Der einzige Grund für dieses Geräusch, der mir in den Sinn kommen würde, wäre, dass ich Shadowplay gesagt habe, dass es mein Mikrofon mit aufnehmen soll, dieses aber zum Zeitpunkt der Aufnahme nicht eingeschaltet war, jedoch habe ich in älteren Aufnahmen, in denen ich das Mikro aus hatte auch nicht dieses Problem. Der Sound wurde auch nur in dieser Session aufgezeichnet, als ich den Rechner neu gestartet hab und zu Testzwecken ein neues Video "gemacht" habe, konnte man das Geräusch nicht mehr hören, auf den alten Aufnahmen ist es immernoch.

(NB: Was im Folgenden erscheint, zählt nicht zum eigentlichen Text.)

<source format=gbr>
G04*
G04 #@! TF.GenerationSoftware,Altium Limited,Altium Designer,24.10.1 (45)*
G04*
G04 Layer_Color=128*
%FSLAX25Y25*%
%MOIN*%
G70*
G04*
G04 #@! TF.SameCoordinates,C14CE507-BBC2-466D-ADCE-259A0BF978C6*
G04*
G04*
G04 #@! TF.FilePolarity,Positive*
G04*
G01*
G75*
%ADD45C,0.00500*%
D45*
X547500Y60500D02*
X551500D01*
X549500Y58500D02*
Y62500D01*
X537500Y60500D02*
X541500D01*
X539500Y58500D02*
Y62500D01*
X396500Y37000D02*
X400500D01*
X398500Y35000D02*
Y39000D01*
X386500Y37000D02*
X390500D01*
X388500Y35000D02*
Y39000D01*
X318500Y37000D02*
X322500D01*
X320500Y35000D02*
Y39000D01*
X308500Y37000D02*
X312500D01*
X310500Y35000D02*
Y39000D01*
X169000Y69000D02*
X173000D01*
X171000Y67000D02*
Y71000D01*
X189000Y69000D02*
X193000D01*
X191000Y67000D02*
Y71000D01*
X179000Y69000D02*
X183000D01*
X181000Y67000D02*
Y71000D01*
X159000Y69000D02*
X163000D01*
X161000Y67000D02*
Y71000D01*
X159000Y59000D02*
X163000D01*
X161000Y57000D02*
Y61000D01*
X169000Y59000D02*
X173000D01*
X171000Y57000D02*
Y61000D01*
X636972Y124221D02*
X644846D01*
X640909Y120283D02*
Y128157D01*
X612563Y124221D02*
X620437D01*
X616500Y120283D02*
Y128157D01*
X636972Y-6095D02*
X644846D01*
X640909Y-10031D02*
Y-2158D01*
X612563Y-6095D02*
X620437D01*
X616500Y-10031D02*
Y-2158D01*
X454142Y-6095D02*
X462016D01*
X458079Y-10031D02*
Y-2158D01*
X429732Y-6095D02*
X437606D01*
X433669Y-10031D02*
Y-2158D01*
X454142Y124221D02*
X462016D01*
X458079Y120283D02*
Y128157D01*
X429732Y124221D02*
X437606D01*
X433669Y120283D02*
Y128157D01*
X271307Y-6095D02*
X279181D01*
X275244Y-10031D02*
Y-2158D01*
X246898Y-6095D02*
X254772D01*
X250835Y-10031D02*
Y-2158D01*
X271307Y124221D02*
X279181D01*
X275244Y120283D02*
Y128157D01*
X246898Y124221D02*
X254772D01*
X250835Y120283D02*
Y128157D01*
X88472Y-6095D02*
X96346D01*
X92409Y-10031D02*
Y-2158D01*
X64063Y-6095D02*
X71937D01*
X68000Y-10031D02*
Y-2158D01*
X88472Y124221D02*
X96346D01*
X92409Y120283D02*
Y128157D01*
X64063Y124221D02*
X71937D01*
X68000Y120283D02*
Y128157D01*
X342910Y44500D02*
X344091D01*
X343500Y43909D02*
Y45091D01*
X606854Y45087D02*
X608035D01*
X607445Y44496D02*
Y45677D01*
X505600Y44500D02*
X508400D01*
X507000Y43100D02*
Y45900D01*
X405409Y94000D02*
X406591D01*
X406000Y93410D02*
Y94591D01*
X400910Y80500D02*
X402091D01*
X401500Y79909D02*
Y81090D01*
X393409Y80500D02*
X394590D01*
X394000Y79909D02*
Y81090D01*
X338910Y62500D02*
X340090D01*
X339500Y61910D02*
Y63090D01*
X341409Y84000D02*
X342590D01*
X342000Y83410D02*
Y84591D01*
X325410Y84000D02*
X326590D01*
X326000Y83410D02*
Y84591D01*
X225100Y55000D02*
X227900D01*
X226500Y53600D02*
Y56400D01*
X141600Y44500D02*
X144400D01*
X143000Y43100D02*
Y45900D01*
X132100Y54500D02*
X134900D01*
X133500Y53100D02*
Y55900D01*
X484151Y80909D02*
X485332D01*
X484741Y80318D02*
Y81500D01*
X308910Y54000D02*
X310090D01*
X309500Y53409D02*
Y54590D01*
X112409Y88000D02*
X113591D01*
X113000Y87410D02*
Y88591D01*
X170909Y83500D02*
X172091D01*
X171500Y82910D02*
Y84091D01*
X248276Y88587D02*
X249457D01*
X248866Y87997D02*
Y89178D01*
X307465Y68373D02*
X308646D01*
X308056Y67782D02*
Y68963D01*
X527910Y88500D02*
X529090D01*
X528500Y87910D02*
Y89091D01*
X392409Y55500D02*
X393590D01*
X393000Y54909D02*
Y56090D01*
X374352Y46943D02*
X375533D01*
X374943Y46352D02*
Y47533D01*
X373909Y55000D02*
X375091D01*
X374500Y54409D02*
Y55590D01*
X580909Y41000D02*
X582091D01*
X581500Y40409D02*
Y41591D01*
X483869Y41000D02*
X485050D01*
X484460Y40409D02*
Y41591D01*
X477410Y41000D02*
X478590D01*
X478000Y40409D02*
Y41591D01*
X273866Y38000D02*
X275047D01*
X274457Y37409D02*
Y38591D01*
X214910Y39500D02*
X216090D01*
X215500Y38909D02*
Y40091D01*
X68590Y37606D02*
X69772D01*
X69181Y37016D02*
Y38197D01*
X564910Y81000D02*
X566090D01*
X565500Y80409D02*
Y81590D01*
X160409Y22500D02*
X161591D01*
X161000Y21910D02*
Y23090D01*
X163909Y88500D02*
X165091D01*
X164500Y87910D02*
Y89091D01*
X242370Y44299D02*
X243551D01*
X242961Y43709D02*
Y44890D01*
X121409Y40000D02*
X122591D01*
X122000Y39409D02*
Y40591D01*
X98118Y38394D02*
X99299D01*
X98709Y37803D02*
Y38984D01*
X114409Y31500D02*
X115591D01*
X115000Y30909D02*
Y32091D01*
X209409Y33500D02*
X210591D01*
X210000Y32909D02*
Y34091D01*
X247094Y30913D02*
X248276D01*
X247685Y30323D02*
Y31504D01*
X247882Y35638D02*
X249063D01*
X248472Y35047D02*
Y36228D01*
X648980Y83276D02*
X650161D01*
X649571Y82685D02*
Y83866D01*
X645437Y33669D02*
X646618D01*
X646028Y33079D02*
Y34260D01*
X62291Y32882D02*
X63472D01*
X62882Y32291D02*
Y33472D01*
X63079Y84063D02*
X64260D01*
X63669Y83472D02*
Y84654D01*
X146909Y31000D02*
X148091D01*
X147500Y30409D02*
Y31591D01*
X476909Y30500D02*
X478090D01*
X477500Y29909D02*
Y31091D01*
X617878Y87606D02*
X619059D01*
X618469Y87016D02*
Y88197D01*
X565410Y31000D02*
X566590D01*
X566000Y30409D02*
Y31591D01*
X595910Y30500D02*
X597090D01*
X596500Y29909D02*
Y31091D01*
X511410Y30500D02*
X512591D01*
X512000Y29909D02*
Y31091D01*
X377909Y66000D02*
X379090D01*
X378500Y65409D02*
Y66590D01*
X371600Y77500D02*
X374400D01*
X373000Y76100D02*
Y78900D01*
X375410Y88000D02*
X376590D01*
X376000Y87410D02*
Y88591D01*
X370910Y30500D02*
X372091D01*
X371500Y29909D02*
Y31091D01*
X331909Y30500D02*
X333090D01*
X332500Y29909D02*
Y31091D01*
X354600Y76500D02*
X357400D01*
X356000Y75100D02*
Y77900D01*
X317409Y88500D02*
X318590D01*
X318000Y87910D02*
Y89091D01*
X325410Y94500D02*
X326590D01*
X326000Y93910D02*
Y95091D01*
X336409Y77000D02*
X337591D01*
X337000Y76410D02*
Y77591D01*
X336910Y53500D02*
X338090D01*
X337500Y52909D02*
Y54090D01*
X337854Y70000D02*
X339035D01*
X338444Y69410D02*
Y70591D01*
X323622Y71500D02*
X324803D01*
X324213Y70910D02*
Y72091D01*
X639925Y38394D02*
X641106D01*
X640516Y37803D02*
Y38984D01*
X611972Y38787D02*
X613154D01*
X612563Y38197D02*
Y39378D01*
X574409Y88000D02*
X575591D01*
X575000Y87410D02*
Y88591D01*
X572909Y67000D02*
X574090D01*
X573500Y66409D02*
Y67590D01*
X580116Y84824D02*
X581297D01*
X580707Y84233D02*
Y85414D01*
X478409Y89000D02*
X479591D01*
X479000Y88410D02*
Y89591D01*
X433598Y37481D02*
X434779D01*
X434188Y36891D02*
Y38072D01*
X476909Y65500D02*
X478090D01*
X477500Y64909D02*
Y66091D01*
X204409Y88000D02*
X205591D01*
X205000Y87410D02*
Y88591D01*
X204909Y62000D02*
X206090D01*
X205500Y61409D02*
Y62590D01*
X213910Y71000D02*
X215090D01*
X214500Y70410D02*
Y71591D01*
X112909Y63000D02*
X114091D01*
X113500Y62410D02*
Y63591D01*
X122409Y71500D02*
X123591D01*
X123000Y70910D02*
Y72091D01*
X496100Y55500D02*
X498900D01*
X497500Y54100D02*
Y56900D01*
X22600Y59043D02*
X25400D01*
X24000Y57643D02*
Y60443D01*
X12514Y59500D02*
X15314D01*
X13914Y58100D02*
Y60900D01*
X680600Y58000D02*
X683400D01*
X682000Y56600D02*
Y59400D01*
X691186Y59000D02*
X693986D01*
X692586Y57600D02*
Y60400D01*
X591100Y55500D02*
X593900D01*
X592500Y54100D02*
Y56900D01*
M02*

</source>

Bei Bedarf kann ich ein Video davon zur Verfügung stellen. 
Falls es weiterhilft, poste ich hier auch noch meine Systemkonfiguration und meine Geforce Experience-Version (da Shadowplay integriert)

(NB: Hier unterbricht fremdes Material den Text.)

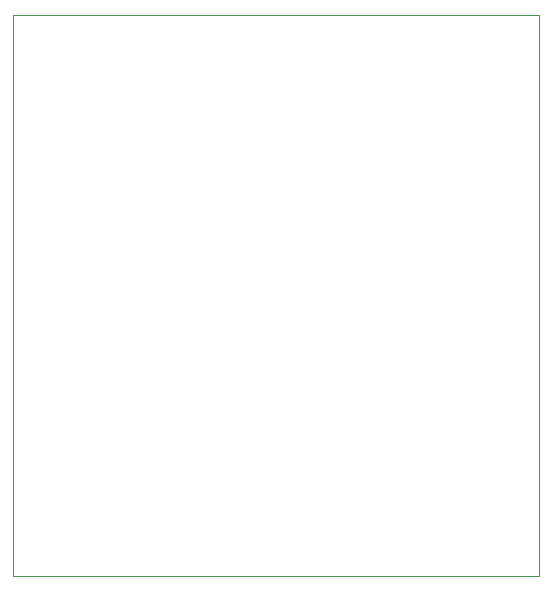
<source format=gbr>
%TF.GenerationSoftware,KiCad,Pcbnew,9.0.7*%
%TF.CreationDate,2026-01-15T22:57:21-07:00*%
%TF.ProjectId,TankMonitoor,54616e6b-4d6f-46e6-9974-6f6f722e6b69,rev?*%
%TF.SameCoordinates,Original*%
%TF.FileFunction,Profile,NP*%
%FSLAX46Y46*%
G04 Gerber Fmt 4.6, Leading zero omitted, Abs format (unit mm)*
G04 Created by KiCad (PCBNEW 9.0.7) date 2026-01-15 22:57:21*
%MOMM*%
%LPD*%
G01*
G04 APERTURE LIST*
%TA.AperFunction,Profile*%
%ADD10C,0.050000*%
%TD*%
G04 APERTURE END LIST*
D10*
X85000000Y-42000000D02*
X129500000Y-42000000D01*
X129500000Y-89500000D01*
X85000000Y-89500000D01*
X85000000Y-42000000D01*
M02*

</source>
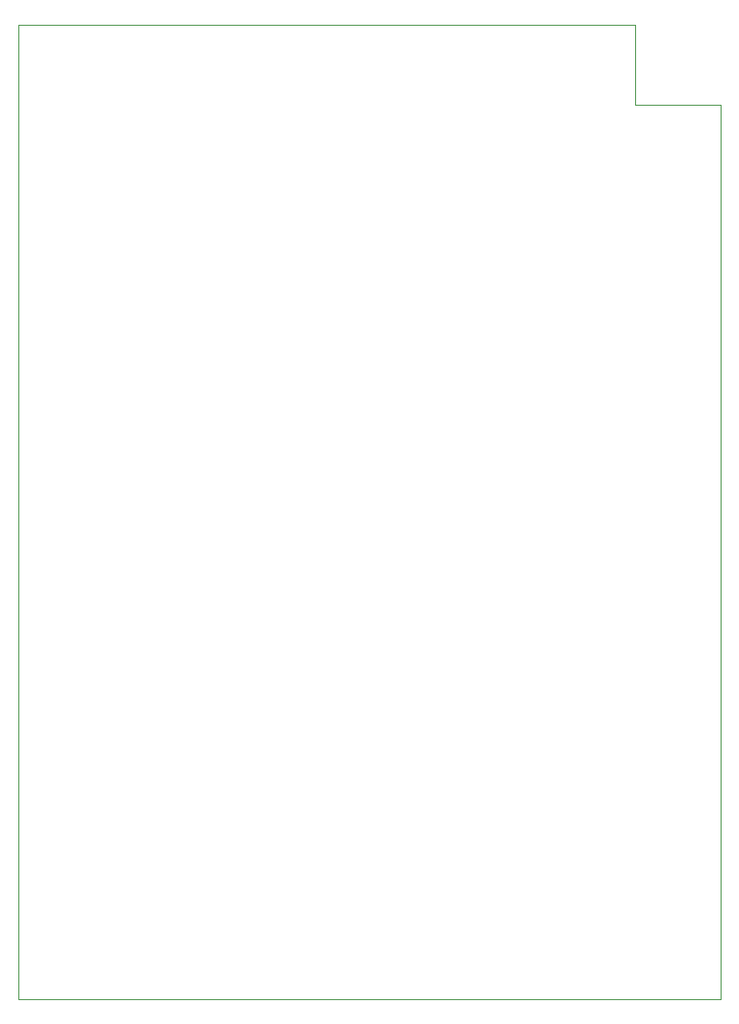
<source format=gbr>
%TF.GenerationSoftware,KiCad,Pcbnew,7.0.8*%
%TF.CreationDate,2023-11-07T10:44:17+02:00*%
%TF.ProjectId,Shield,53686965-6c64-42e6-9b69-6361645f7063,rev?*%
%TF.SameCoordinates,Original*%
%TF.FileFunction,Profile,NP*%
%FSLAX46Y46*%
G04 Gerber Fmt 4.6, Leading zero omitted, Abs format (unit mm)*
G04 Created by KiCad (PCBNEW 7.0.8) date 2023-11-07 10:44:17*
%MOMM*%
%LPD*%
G01*
G04 APERTURE LIST*
%TA.AperFunction,Profile*%
%ADD10C,0.100000*%
%TD*%
G04 APERTURE END LIST*
D10*
X134907800Y-67612200D02*
X142807200Y-67612200D01*
X78088000Y-60271600D02*
X134907800Y-60271600D01*
X142807200Y-67612200D02*
X142807200Y-149984400D01*
X134907800Y-60271600D02*
X134907800Y-67612200D01*
X78088000Y-60271600D02*
X78088000Y-149984400D01*
X78088000Y-149984400D02*
X142807200Y-149984400D01*
M02*

</source>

Ich hoffe, dass mir jemand weiterhelfen kann 

CPU: AMD FX 6300
GPU: Palit Jetstream GTX 970
RAM: 16 GB DDR 3 Kingston
OS: Windows 10 Home 64 Bit
Mainboard: Gigabyte 970A-UD3
120 GB SSD
2,5 TB SSD (1x2,1x0,5)

Treiberversion: 358.50


----------



## Stueppi (26. Januar 2016)

*AW: Bei Spielaufnahme seltsame Geräusche auf Aufnahme festgestellt*

Wenn jemand "Trial" sagt, benutzt du irgendein Tool das nur eine trial Version ist. Liste mal alle Tools auf die du für die Aufnahmen und das Bearbeiten verwendest.


----------



## nWo-Wolfpac (26. Januar 2016)

*AW: Bei Spielaufnahme seltsame Geräusche auf Aufnahme festgestellt*

https://forums.geforce.com/default/topic/869067/shadowplay-trial-audio-watermark-every-15-seconds/

Sounds like you have the trial version of Virtual Audio Cable installed and Shadowplay is using it as the audio source.

Das scheint der Grund zu sein 

Lösung : https://www.google.de/search?q=trial version of Virtual Audio Cable&rct=j


----------